PROMPT:
The listing is to be printed word for word, pictures omitted.
═════ STORED DATA
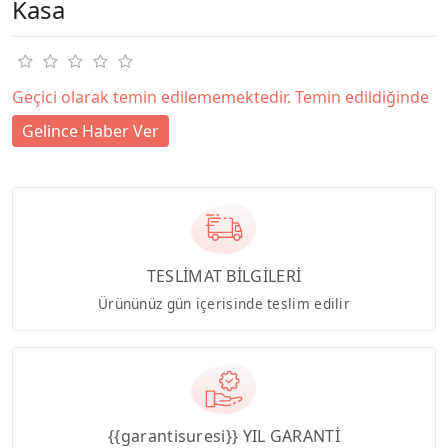
Kasa
Geçici olarak temin edilememektedir. Temin edildiğinde
Gelince Haber Ver
TESLİMAT BİLGİLERİ
Ürününüz gün içerisinde teslim edilir
{{garantisuresi}} YIL GARANTİ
══════════
OUTPUT BELOW:
Kasa
Geçici olarak temin edilememektedir. Temin edildiğinde
Gelince Haber Ver
TESLİMAT BİLGİLERİ
Ürününüz gün içerisinde teslim edilir
{{garantisuresi}} YIL GARANTİ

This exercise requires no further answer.